Phenotyping, transgressive segregation, and heritabilities

Three replicated field trials were undertaken using the BMWpop: two in the UK in 2017 and 2018 (UK17, UK18) and one in Germany in 2018 (DE18). Across all 394 RILs and eight founders, 15 phenotypes were collected (listed in Table 1): 13 yield components, as well as ‘plant height’ and ‘flowering time’. BLUEs were calculated for all traits and are listed in Supplementary Table 4. Phenotypic data for all traits were found to be normally distributed, and so did not require further transformation. Transgressive segregation was observed in both the positive and negative direction for all traits in all 45 year/location combinations analyzed (Supplementary Fig. 1).
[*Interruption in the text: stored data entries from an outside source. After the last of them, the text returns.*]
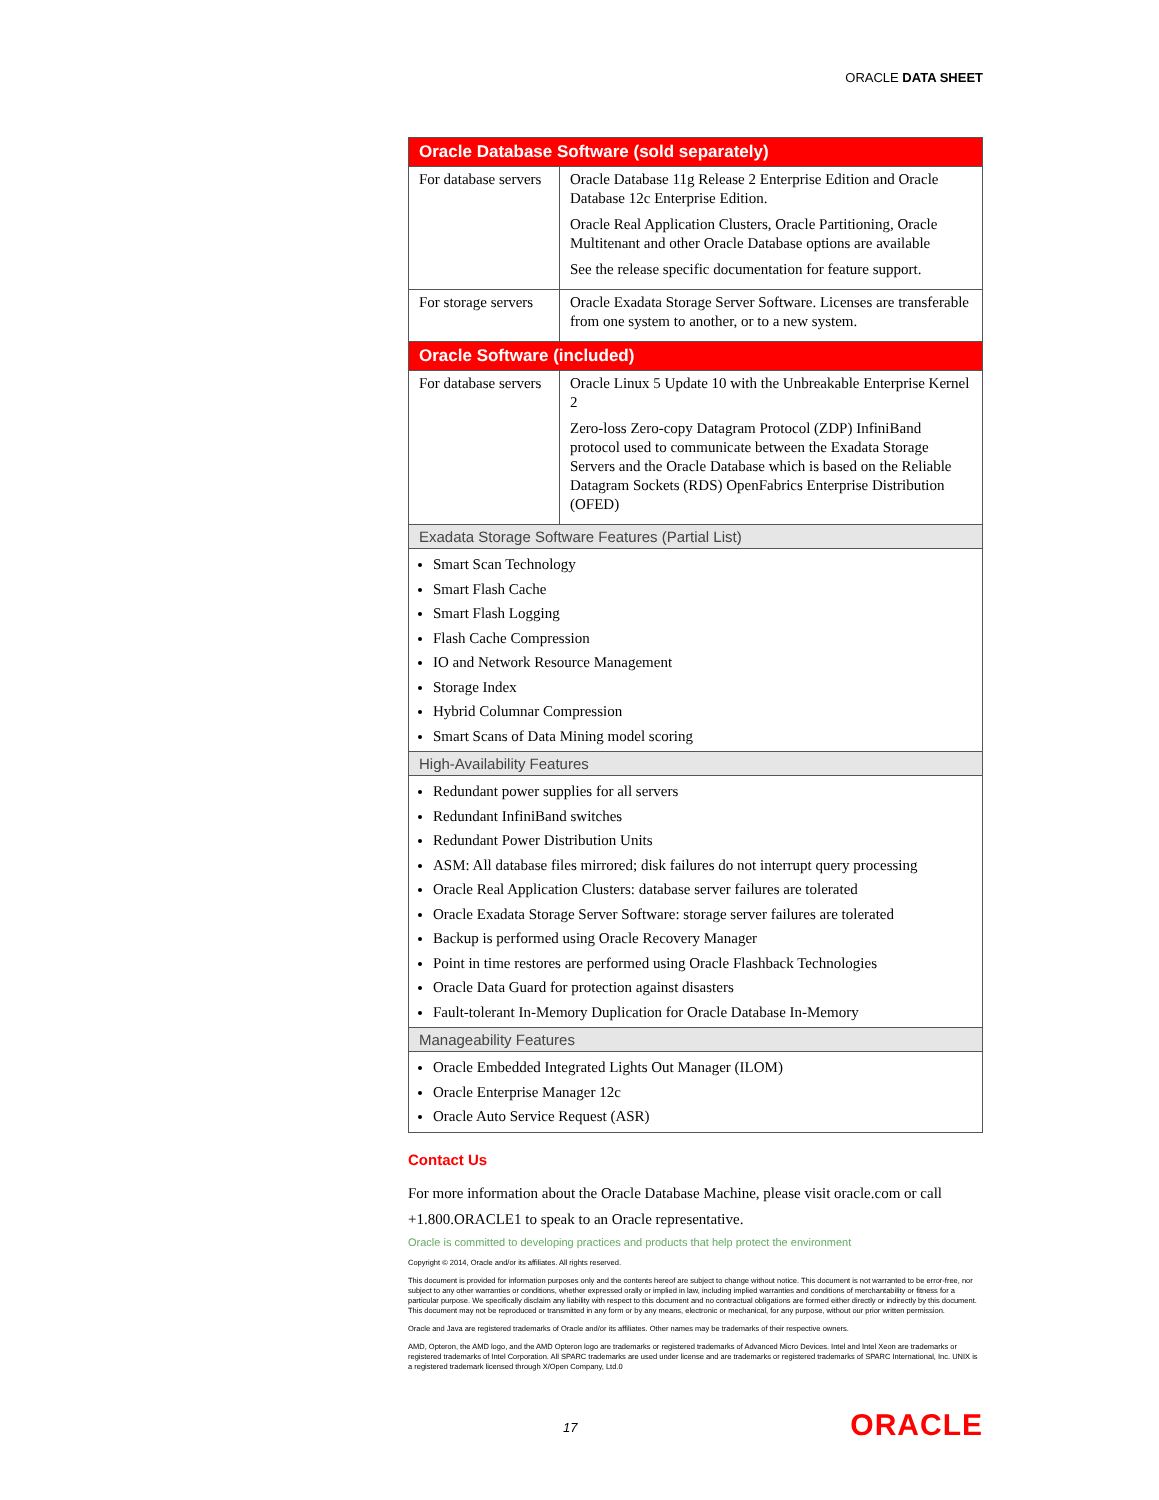ORACLE DATA SHEET
| Oracle Database Software (sold separately) | |
| For database servers | Oracle Database 11g Release 2 Enterprise Edition and Oracle Database 12c Enterprise Edition. Oracle Real Application Clusters, Oracle Partitioning, Oracle Multitenant and other Oracle Database options are available See the release specific documentation for feature support. |
| For storage servers | Oracle Exadata Storage Server Software. Licenses are transferable from one system to another, or to a new system. |
| Oracle Software (included) | |
| For database servers | Oracle Linux 5 Update 10 with the Unbreakable Enterprise Kernel 2 Zero-loss Zero-copy Datagram Protocol (ZDP) InfiniBand protocol used to communicate between the Exadata Storage Servers and the Oracle Database which is based on the Reliable Datagram Sockets (RDS) OpenFabrics Enterprise Distribution (OFED) |
| Exadata Storage Software Features (Partial List) | |
| Smart Scan Technology Smart Flash Cache Smart Flash Logging Flash Cache Compression IO and Network Resource Management Storage Index Hybrid Columnar Compression Smart Scans of Data Mining model scoring | |
| High-Availability Features | |
| Redundant power supplies for all servers Redundant InfiniBand switches Redundant Power Distribution Units ASM: All database files mirrored; disk failures do not interrupt query processing Oracle Real Application Clusters: database server failures are tolerated Oracle Exadata Storage Server Software: storage server failures are tolerated Backup is performed using Oracle Recovery Manager Point in time restores are performed using Oracle Flashback Technologies Oracle Data Guard for protection against disasters Fault-tolerant In-Memory Duplication for Oracle Database In-Memory | |
| Manageability Features | |
| Oracle Embedded Integrated Lights Out Manager (ILOM) Oracle Enterprise Manager 12c Oracle Auto Service Request (ASR) | |
Contact Us
For more information about the Oracle Database Machine, please visit oracle.com or call +1.800.ORACLE1 to speak to an Oracle representative.
Oracle is committed to developing practices and products that help protect the environment
Copyright © 2014, Oracle and/or its affiliates. All rights reserved.
This document is provided for information purposes only and the contents hereof are subject to change without notice. This document is not warranted to be error-free, nor subject to any other warranties or conditions, whether expressed orally or implied in law, including implied warranties and conditions of merchantability or fitness for a particular purpose. We specifically disclaim any liability with respect to this document and no contractual obligations are formed either directly or indirectly by this document. This document may not be reproduced or transmitted in any form or by any means, electronic or mechanical, for any purpose, without our prior written permission.
Oracle and Java are registered trademarks of Oracle and/or its affiliates. Other names may be trademarks of their respective owners.
AMD, Opteron, the AMD logo, and the AMD Opteron logo are trademarks or registered trademarks of Advanced Micro Devices. Intel and Intel Xeon are trademarks or registered trademarks of Intel Corporation. All SPARC trademarks are used under license and are trademarks or registered trademarks of SPARC International, Inc. UNIX is a registered trademark licensed through X/Open Company, Ltd.0
17 ORACLE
This was especially notable for ‘number of infertile spikelets per ear’, ‘total number of spikelets per ear’, ‘seed length’ and ‘flowering time’. Heritabilities varied depending on phenotype and year (Table 1), ranging from 0.42 (‘seed weight/ear weight ratio’ in trial UK17) to 0.95 (‘seed length–width ratio’ in DE18). Mean heritability for seed traits (SA, SWI, SL, FFD, SL.SWI, TGW; mean h2 = 0.80) were higher than those for ear architecture (EL, EW, NFSP, NISP, totNSP, NS.NE, SW.EW; mean h2 = 0.71). Individual trait heritabilities were broadly similar between the three trials, with 12 of the 15 traits showing differences in their heritabilities lower than 0.26. The exceptions were ‘seed weight-ear weight ratio’, ‘number of seeds per ear’, and ‘thousand grain weight’, with the former driven by low heritability in UK17 (0.42), and the latter two by relatively low heritability in UK18 (0.46 and 0.61, respectively).

Table 1 Trait descriptions, trait heritabilities (h2), and trait correlations between trials. Listed are the 15 traits measured in the BMWpop over three trials, conducted in the United Kingdom in 2017 (UK17) and 2018 (UK18), and in Germany in 2018 (DE18)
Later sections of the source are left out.